EXERCISE DETAILS: Reproduce word for word the part of the Amazon scraping notebook below that starts at "# Base template" and ends at "url = template.format(search_term)".

SUPPLIED PASSAGE:
This notebook is a solution to the

In [1]:
# Usually run of Google Coolab, so install unique packages
!pip install kora -q

#load packages
from bs4 import BeautifulSoup
from kora.selenium import wd
import pandas as pd


def get_url(search_term):
  """Generate a url form a search term"""
  # Base template with placeholder for search term
  template='https://www.amazon.com.au/s?k={}'
  # Amazom search parameter has plus sign for each space
  search_term = search_term.replace(' ', '+')
  url = template.format(search_term)
  # add page number template, based on observing URL change
  url += '&page={}'
  return url


def extract_description(item):
  """Extract the product description"""
  description = item.h2.a.text
  return description


def extract_url(item):
  """Extract and return the URL of the item"""
  # get the HTML <a /> tag
  atag = item.h2.a
  # build the URL
  url = 'https://www.amazon.com.au' + atag.get('href')
  return(url)


def extract_price(item):
  """Extract and return the price of the item"""
  try:   # Not all item have a price
    price_parent = item.find('span', 'a-price')
    price = price_parent.find('span', 'a-offscreen').text
  except AttributeError:
    price = ''
  return price


def extract_rating(item):
  """Extract and return the number of stars"""
  try: # not all items have a star rating
    rating = item.i.text
  except AttributeError:
    rating = ''
  return rating


def extract_review_count(item):
  """Extract and return the number of reviews"""
  try: # not all items have reviews
    review_count = item.find('span', {'class': 'a-size-base'}).text
  except AttributeError:
    review_count = ''
  return review_count


def extract_record(item):
  """Extract and return data for a single record"""

DATA EXTRACT:
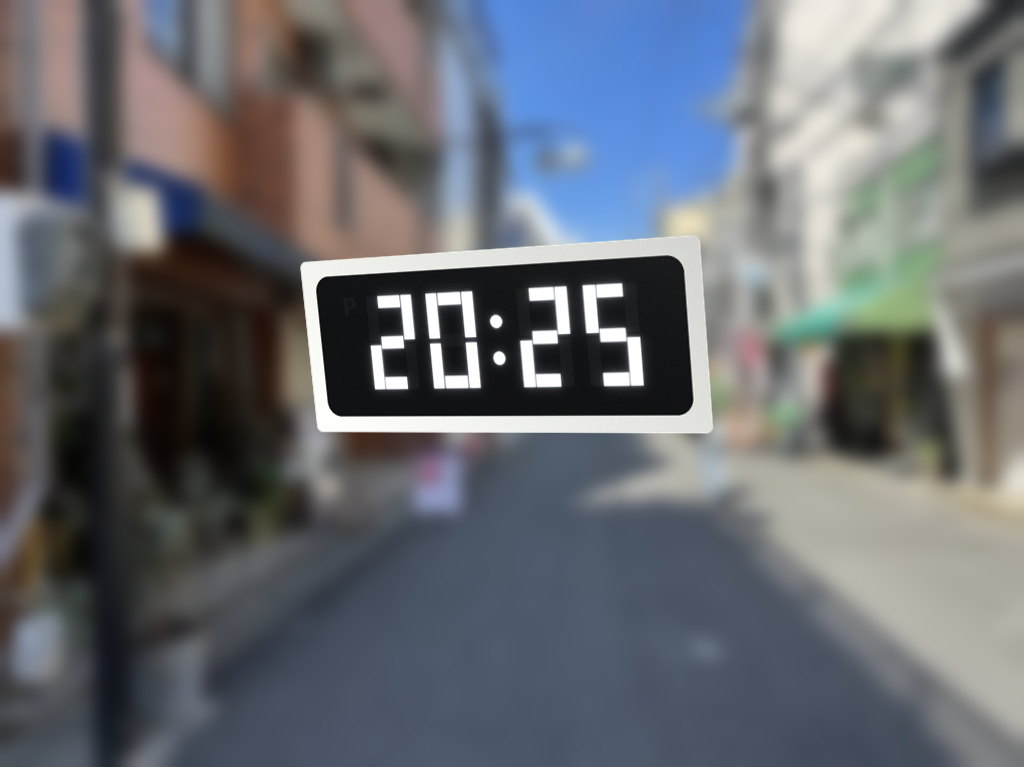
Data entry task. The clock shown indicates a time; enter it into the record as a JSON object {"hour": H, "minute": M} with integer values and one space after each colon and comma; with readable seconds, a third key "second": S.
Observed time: {"hour": 20, "minute": 25}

WRITTEN ANSWER:
# Base template with placeholder for search term
  template='https://www.amazon.com.au/s?k={}'
  # Amazom search parameter has plus sign for each space
  search_term = search_term.replace(' ', '+')
  url = template.format(search_term)